Had Williams not served so stupendously throughout the match—including 13 aces in eleven games on her delivery—she might have been hard pressed to win. But she fully realized how essential it would be to serve with sustained accuracy, potency and consistency from beginning to end, and she did just that.
Her record at all the majors is excellent. Williams now owns not only seven Wimbledon singles titles, but she has taken six at the Australian and U.S. Opens, and three more at Roland Garros. That is balanced greatness. That is the product of a renewed level of commitment in her thirties after some unproductive years in her twenties. There can be no doubt that the influence of her coach Patrick Mouratoglou has been substantial. Since she started working with him in 2012 after a first round loss at the French Open, Williams has flourished. Her career record prior to the arrival of Mouratoglou was 523-107 (.830) with 41 WTA Tour titles and victories in 13 of 47 Grand Slam events she had played.
Since the Frenchman came into her camp, Williams is now 245-20 (.924) with 29 WTA Tour titles and triumphs in 9 of 17 Grand Slam events she has entered. That is no accident. Her understanding of the game, her prowess as a match player of the highest order and the seriousness of her pursuit of the greatest prizes has been monumentally altered.
My feeling is that she will inevitably move past Graf on the all-time list at the majors, most likely at the U.S.Open in September. It it doesn’t happen for her there, Williams will get No. 23 early next year in Australia. Inevitably, she will tie Margaret Court somewhere along the line. Whether or not she will surpass the statuesque Australian is harder to forecast. Williams turns 35 in September. She needs to stay free of injuries and make the most of the next two years; thereafter, the windows of opportunity will close swiftly.

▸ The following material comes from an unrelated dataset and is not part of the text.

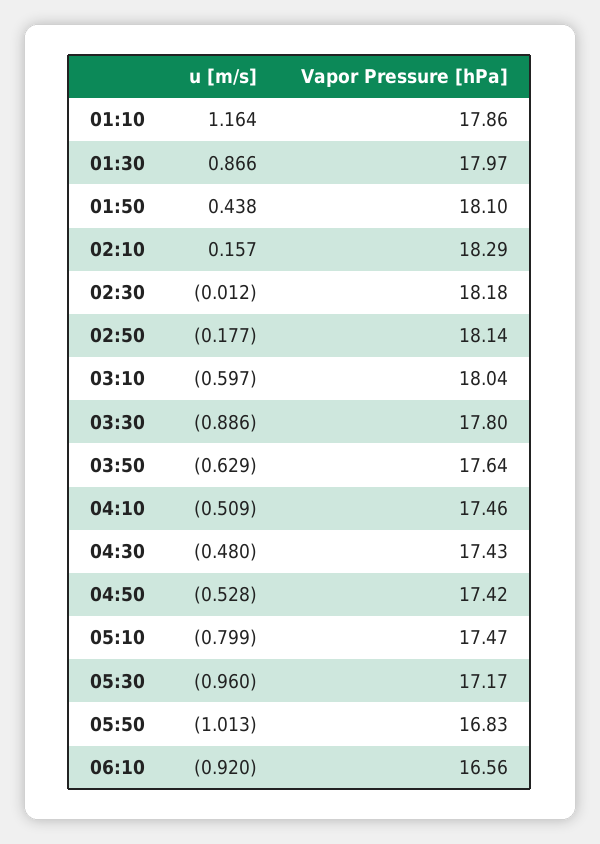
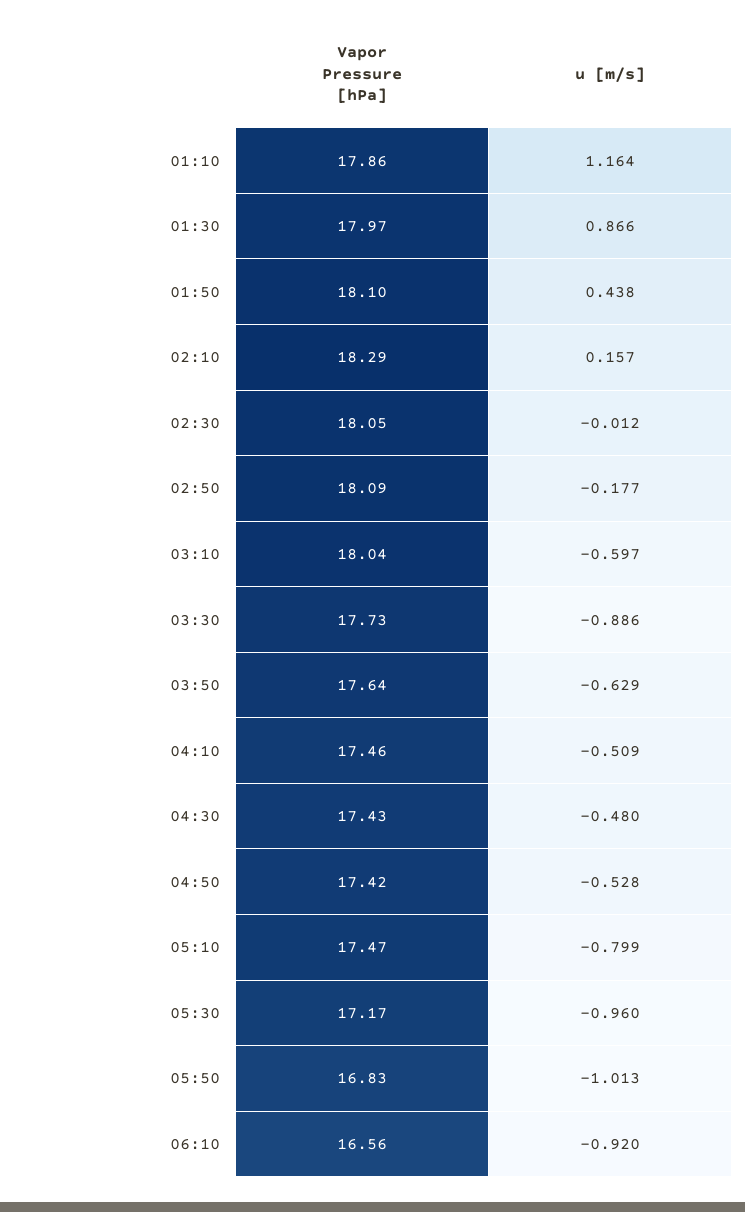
Vapor Pressure [hPa], 02:30: 18.18 -> 18.05
Vapor Pressure [hPa], 02:50: 18.14 -> 18.09
Vapor Pressure [hPa], 03:30: 17.8 -> 17.73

Meanwhile, Williams can smile again after enduring her string of hard Grand Slam setbacks. She had not won a major since Wimbledon in 2015. But now her sense of self and enjoyment in playing without emotional burdens will be restored. She clearly wants to be considered the greatest woman player of all time, and the only way she can be worthy of that status is to add more luster to her record.
Her span between majors is already record breaking: she took her first of the premier prizes back in 1999, seventeen long years ago, when she was still only 17 years old. That enduring run of excellence is astonishing. She is bidding to finish a season at No. 1 in the world for the fourth year in a row, and that is impressive; prior to 2013 she had only concluded two years (2002 and 2009) as the top ranked woman in the world.
These next 24 months will be fascinating in determining where we believe Serena Williams belongs on the all time ladder. Meanwhile, she can take some time now to appreciate her latest triumph on the lawns, which just might lead to several more historical moments of supreme consequence.